MSU entomologist who promotes edible insects featured in New Yorker magazine

A Montana State University entomologist who has spent more than two decades spreading the gospel of edible insects is featured in the Aug. 15 and 22 issue of the New Yorker magazine.

Author Dana Goodyear begins the article, titled “Grub,” by describing how Florence Dunkel prepared dishes for the annual “bug buffet,” held the last Friday of February in MSU’s Plant Growth Center. Goodyear goes on to describe the growing acceptance across the world of insects as food – even gourmet food — and their particular value in Third World countries.

The New Yorker article also features other players in the edible insect movement. Among them is Gene DeFoliart, one of Dunkels’ professors when she was a student at the University of Wisconsin. Another comes from The Netherlands, which Dunkel says is rapidly passing the United States in the study and development of insects for food.

In Washington, D.C. this week to discuss the issue of Western cultures and their response to hunger and poverty, Dunkel said by telephone that the New Yorker article is another milestone in terms of public interest in her research and teaching program.

“It’s exciting that this whole idea is becoming interesting in the United States,” she said.

Dunkel said the New Yorker writer contacted her about a year ago for the article. The two talked by telephone and e-mail for several months, then Goodyear attended an international symposium in San Diego and an insect festival in Los Angeles. Goodyear finally came to Bozeman the day before the latest bug buffet to help Dunkel prepare some of the dishes she would serve her students and curious visitors. Included in the buffet were cricket tacos, stir fry grasshoppers, waxmoth larvae fritters and chocolate “chirp” cookies containing crickets. Goodyear describes the experience in the New Yorker article.

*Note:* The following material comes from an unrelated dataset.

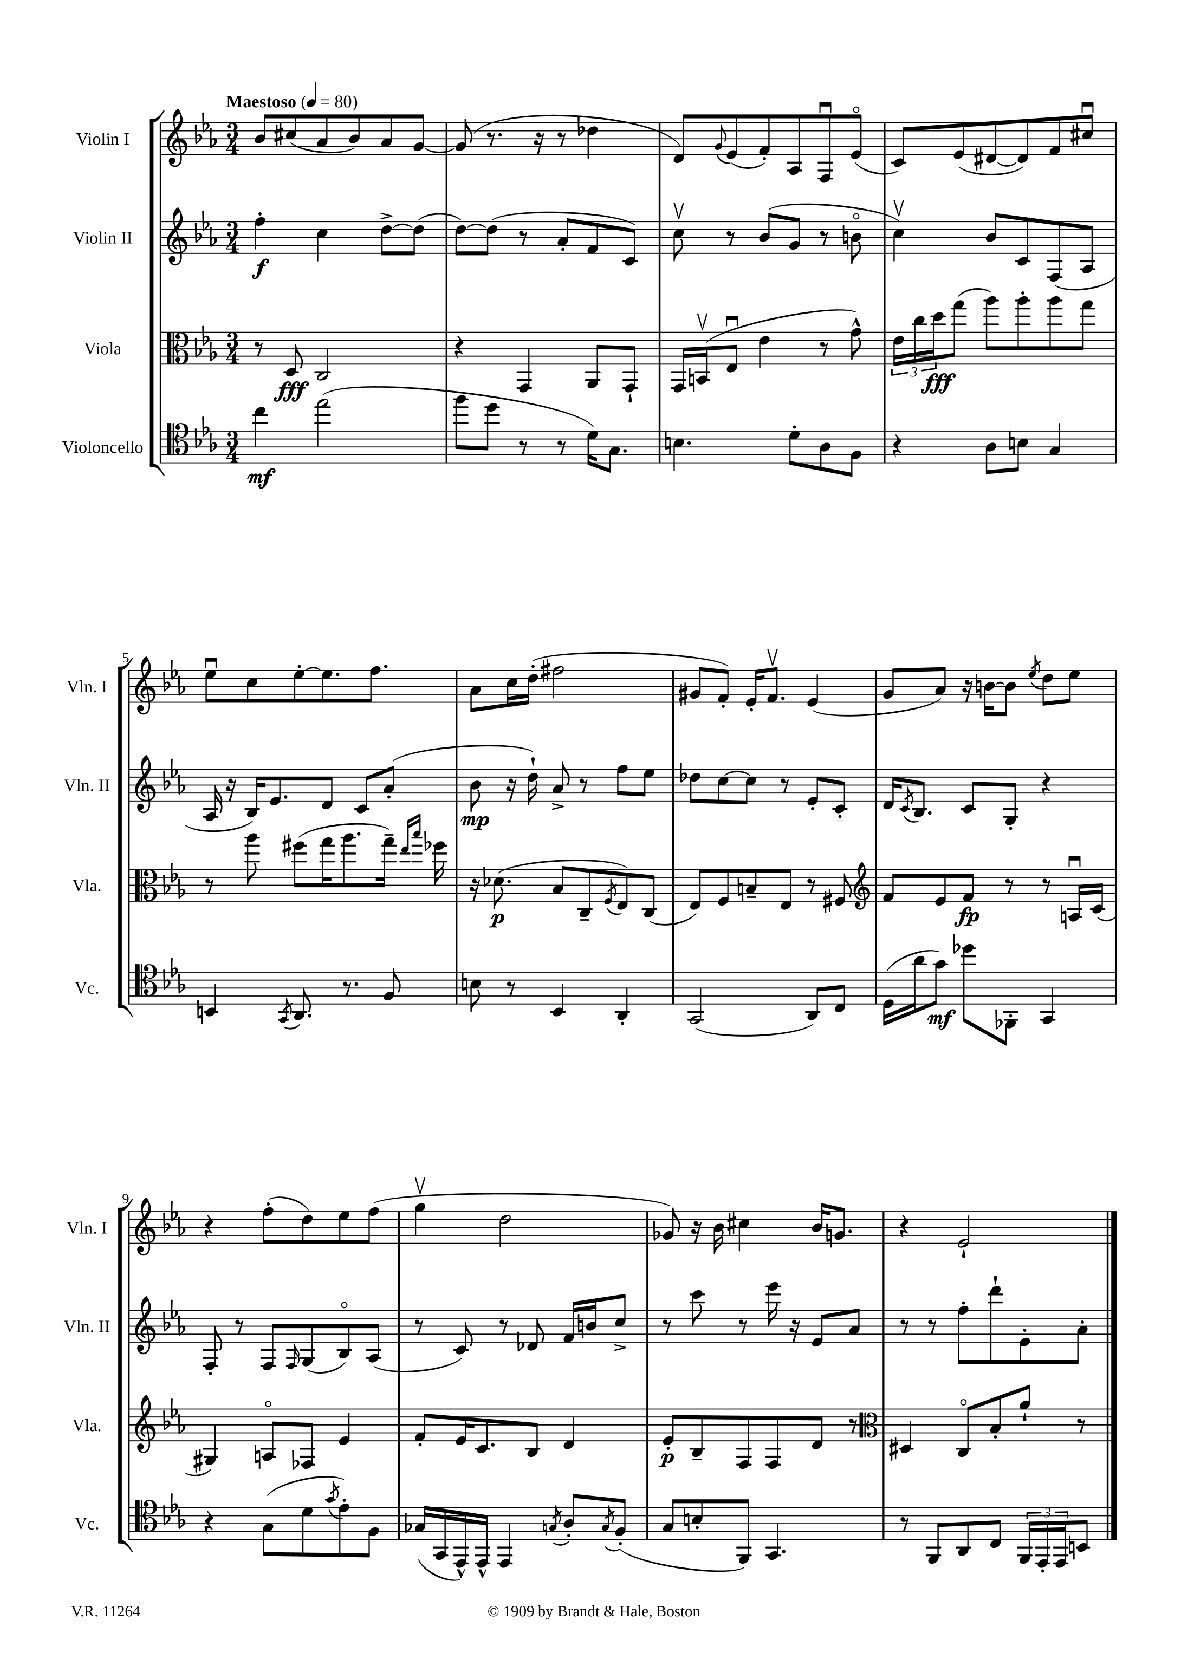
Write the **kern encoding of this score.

MSU student Brock Spain studies his plate of cricket stir fry during the annual “bug buffet” held every February at Montana State University. (MSU photo by Kelly Gorham).

Dunkel has been an entomologist for 45 years, but said she didn’t start eating insects or promoting their food value until much later. She was in Rwanda in 1985 when she noticed children collecting grasshoppers and selling them for food. After buying a bag for herself, she carried the grasshoppers back to her hotel and asked the French chef there to prepare them for her.

“It was then I discovered fresh grasshoppers were really good,” she said. “They taste like soft-shelled crab.”

Returning to the United States, Dunkel said she discovered a natural, abundant supply of grasshoppers at MSU’s Agriculture Research Centers. In the late 1970s, she started serving canned grasshoppers to her students in a freshwater ecology course. After tasting them prepared fresh in Rwanda, she then served them every year since in her “Insects and Human Societies” course. Dunkel is now editor of the “Food Insects Newsletter,” an international newsletter in its 23rd year.  While in Washington, D.C. this week, she met with officials in the Peace Corps and U.S. Department of Agriculture to discuss insects as they relate to hunger and poverty.

“Response to edible insects is often a good indicator of one’s level of intercultural competency,” she said.

She added that the USDA and U.S. Agency for International Development (USAID), Association of Public and Land-Grant Universities, and the Board for International Food and Agricultural Development are now in a one-year discussion phase called “Feed the Future.” Dunkel expects that edible insects will play a serious role in the action they take.

Americans, in general, don’t realize the value of insects in other cultures and they are repulsed by eating them, Dunkel has said in the past. But insects provide nutrition that can be valuable during drought. Termites, alone, provide protein and minerals to weaning children.

According to the New Yorker article, insects are about four times as efficient at converting feed to meat as are cattle. Ounce for ounce, many have the same amount of protein as beef. They are rich in nutrients like iron and zinc.